Render every line of the records below as a JSON list of strings, one string per line, leaving out blank lines.
============
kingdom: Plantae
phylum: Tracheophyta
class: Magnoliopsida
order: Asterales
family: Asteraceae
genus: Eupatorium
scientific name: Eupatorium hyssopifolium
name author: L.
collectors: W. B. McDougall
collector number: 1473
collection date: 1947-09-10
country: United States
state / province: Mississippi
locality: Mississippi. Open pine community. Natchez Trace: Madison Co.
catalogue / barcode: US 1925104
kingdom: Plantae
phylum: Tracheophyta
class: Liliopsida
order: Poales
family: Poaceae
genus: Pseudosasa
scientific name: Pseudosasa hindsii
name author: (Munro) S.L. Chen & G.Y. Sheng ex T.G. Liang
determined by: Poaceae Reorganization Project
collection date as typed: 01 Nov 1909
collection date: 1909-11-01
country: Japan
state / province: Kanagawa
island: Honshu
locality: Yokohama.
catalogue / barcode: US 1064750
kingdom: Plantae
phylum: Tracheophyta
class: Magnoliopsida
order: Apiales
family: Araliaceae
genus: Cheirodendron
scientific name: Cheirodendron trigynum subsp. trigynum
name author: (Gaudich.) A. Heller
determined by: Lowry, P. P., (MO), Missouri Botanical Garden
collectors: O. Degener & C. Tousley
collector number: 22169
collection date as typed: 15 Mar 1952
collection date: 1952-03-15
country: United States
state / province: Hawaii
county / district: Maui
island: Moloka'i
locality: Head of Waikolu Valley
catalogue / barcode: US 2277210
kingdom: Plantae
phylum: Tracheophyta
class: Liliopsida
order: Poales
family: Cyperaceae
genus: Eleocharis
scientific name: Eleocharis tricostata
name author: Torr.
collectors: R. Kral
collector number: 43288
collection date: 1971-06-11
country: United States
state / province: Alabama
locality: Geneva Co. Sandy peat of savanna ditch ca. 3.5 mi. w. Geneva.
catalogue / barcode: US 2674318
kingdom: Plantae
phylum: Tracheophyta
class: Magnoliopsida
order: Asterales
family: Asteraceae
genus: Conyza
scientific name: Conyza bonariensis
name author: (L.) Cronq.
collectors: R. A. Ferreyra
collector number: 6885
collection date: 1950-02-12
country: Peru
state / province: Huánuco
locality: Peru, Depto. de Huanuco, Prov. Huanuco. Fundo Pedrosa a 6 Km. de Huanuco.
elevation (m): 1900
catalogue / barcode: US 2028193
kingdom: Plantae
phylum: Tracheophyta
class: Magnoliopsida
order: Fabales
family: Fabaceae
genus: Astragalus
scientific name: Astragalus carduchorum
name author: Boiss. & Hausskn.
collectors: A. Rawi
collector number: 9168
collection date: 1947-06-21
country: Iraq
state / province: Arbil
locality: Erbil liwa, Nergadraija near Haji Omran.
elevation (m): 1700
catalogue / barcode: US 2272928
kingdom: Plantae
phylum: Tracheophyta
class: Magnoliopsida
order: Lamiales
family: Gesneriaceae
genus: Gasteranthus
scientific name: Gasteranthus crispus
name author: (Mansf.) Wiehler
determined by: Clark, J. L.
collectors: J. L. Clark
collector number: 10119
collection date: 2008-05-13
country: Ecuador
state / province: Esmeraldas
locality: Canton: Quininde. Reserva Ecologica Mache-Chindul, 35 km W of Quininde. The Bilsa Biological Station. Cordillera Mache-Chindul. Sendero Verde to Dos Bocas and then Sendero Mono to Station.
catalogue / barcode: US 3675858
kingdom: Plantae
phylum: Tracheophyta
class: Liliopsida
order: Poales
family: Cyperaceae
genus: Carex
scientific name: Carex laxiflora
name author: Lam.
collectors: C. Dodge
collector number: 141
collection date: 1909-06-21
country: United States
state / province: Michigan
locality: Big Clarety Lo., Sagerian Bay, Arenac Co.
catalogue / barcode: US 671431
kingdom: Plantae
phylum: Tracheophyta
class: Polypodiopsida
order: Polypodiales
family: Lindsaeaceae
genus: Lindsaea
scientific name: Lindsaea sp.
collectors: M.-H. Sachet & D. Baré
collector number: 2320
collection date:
============
■ **Solution for this task**:
[
  "kingdom: Plantae",
  "phylum: Tracheophyta",
  "class: Magnoliopsida",
  "order: Asterales",
  "family: Asteraceae",
  "genus: Eupatorium",
  "scientific name: Eupatorium hyssopifolium",
  "name author: L.",
  "collectors: W. B. McDougall",
  "collector number: 1473",
  "collection date: 1947-09-10",
  "country: United States",
  "state / province: Mississippi",
  "locality: Mississippi. Open pine community. Natchez Trace: Madison Co.",
  "catalogue / barcode: US 1925104",
  "kingdom: Plantae",
  "phylum: Tracheophyta",
  "class: Liliopsida",
  "order: Poales",
  "family: Poaceae",
  "genus: Pseudosasa",
  "scientific name: Pseudosasa hindsii",
  "name author: (Munro) S.L. Chen & G.Y. Sheng ex T.G. Liang",
  "determined by: Poaceae Reorganization Project",
  "collection date as typed: 01 Nov 1909",
  "collection date: 1909-11-01",
  "country: Japan",
  "state / province: Kanagawa",
  "island: Honshu",
  "locality: Yokohama.",
  "catalogue / barcode: US 1064750",
  "kingdom: Plantae",
  "phylum: Tracheophyta",
  "class: Magnoliopsida",
  "order: Apiales",
  "family: Araliaceae",
  "genus: Cheirodendron",
  "scientific name: Cheirodendron trigynum subsp. trigynum",
  "name author: (Gaudich.) A. Heller",
  "determined by: Lowry, P. P., (MO), Missouri Botanical Garden",
  "collectors: O. Degener & C. Tousley",
  "collector number: 22169",
  "collection date as typed: 15 Mar 1952",
  "collection date: 1952-03-15",
  "country: United States",
  "state / province: Hawaii",
  "county / district: Maui",
  "island: Moloka'i",
  "locality: Head of Waikolu Valley",
  "catalogue / barcode: US 2277210",
  "kingdom: Plantae",
  "phylum: Tracheophyta",
  "class: Liliopsida",
  "order: Poales",
  "family: Cyperaceae",
  "genus: Eleocharis",
  "scientific name: Eleocharis tricostata",
  "name author: Torr.",
  "collectors: R. Kral",
  "collector number: 43288",
  "collection date: 1971-06-11",
  "country: United States",
  "state / province: Alabama",
  "locality: Geneva Co. Sandy peat of savanna ditch ca. 3.5 mi. w. Geneva.",
  "catalogue / barcode: US 2674318",
  "kingdom: Plantae",
  "phylum: Tracheophyta",
  "class: Magnoliopsida",
  "order: Asterales",
  "family: Asteraceae",
  "genus: Conyza",
  "scientific name: Conyza bonariensis",
  "name author: (L.) Cronq.",
  "collectors: R. A. Ferreyra",
  "collector number: 6885",
  "collection date: 1950-02-12",
  "country: Peru",
  "state / province: Huánuco",
  "locality: Peru, Depto. de Huanuco, Prov. Huanuco. Fundo Pedrosa a 6 Km. de Huanuco.",
  "elevation (m): 1900",
  "catalogue / barcode: US 2028193",
  "kingdom: Plantae",
  "phylum: Tracheophyta",
  "class: Magnoliopsida",
  "order: Fabales",
  "family: Fabaceae",
  "genus: Astragalus",
  "scientific name: Astragalus carduchorum",
  "name author: Boiss. & Hausskn.",
  "collectors: A. Rawi",
  "collector number: 9168",
  "collection date: 1947-06-21",
  "country: Iraq",
  "state / province: Arbil",
  "locality: Erbil liwa, Nergadraija near Haji Omran.",
  "elevation (m): 1700",
  "catalogue / barcode: US 2272928",
  "kingdom: Plantae",
  "phylum: Tracheophyta",
  "class: Magnoliopsida",
  "order: Lamiales",
  "family: Gesneriaceae",
  "genus: Gasteranthus",
  "scientific name: Gasteranthus crispus",
  "name author: (Mansf.) Wiehler",
  "determined by: Clark, J. L.",
  "collectors: J. L. Clark",
  "collector number: 10119",
  "collection date: 2008-05-13",
  "country: Ecuador",
  "state / province: Esmeraldas",
  "locality: Canton: Quininde. Reserva Ecologica Mache-Chindul, 35 km W of Quininde. The Bilsa Biological Station. Cordillera Mache-Chindul. Sendero Verde to Dos Bocas and then Sendero Mono to Station.",
  "catalogue / barcode: US 3675858",
  "kingdom: Plantae",
  "phylum: Tracheophyta",
  "class: Liliopsida",
  "order: Poales",
  "family: Cyperaceae",
  "genus: Carex",
  "scientific name: Carex laxiflora",
  "name author: Lam.",
  "collectors: C. Dodge",
  "collector number: 141",
  "collection date: 1909-06-21",
  "country: United States",
  "state / province: Michigan",
  "locality: Big Clarety Lo., Sagerian Bay, Arenac Co.",
  "catalogue / barcode: US 671431",
  "kingdom: Plantae",
  "phylum: Tracheophyta",
  "class: Polypodiopsida",
  "order: Polypodiales",
  "family: Lindsaeaceae",
  "genus: Lindsaea",
  "scientific name: Lindsaea sp.",
  "collectors: M.-H. Sachet & D. Baré",
  "collector number: 2320",
  "collection date:"
]